(Saved entries)
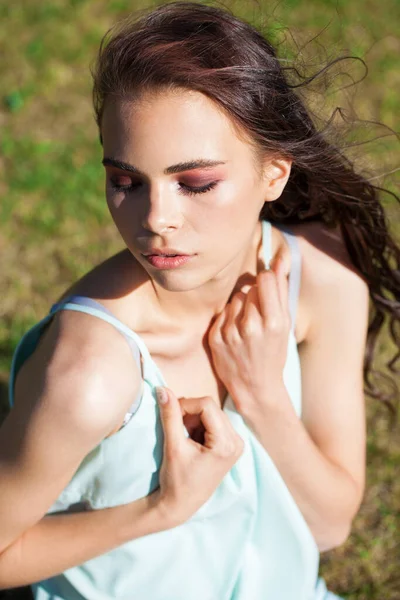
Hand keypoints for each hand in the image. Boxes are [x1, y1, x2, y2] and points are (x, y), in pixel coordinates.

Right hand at [153, 387, 243, 526]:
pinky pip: (213, 422)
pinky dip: (198, 425)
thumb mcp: (173, 446)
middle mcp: (237, 441)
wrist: (181, 505)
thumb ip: (170, 415)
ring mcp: (236, 444)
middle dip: (189, 413)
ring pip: (211, 413)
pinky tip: (191, 441)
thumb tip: (163, 389)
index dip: (186, 405)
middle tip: (175, 428)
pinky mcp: (230, 445)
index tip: (170, 416)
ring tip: (183, 438)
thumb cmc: (176, 480)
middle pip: (210, 407)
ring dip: (193, 419)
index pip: (207, 405)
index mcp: (227, 443)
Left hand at [208, 248, 290, 416]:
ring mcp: (231, 333)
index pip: (266, 279)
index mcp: (274, 323)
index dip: (267, 279)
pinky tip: (235, 333)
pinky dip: (229, 319)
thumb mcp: (285, 325)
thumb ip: (281, 291)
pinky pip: (222, 313)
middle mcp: (251, 326)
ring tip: (247, 325)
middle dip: (255, 296)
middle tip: (259, 314)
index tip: (267, 285)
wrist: (255, 388)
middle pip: (249, 288)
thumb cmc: (273, 354)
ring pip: (235, 299)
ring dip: (241, 307)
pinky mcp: (215, 338)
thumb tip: (279, 259)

• **Action item**
Each line of the entries that contains the word "middle" should be listed.

• **Task result**
middle mcp: (237, 441)
middle dip: (189, 413)
middle tip: (175, 428)
middle pip: (210, 407)
middle mcp: (251, 326)
middle dip: (255, 296)
middle tip: (259, 314)
middle pip: (249, 288)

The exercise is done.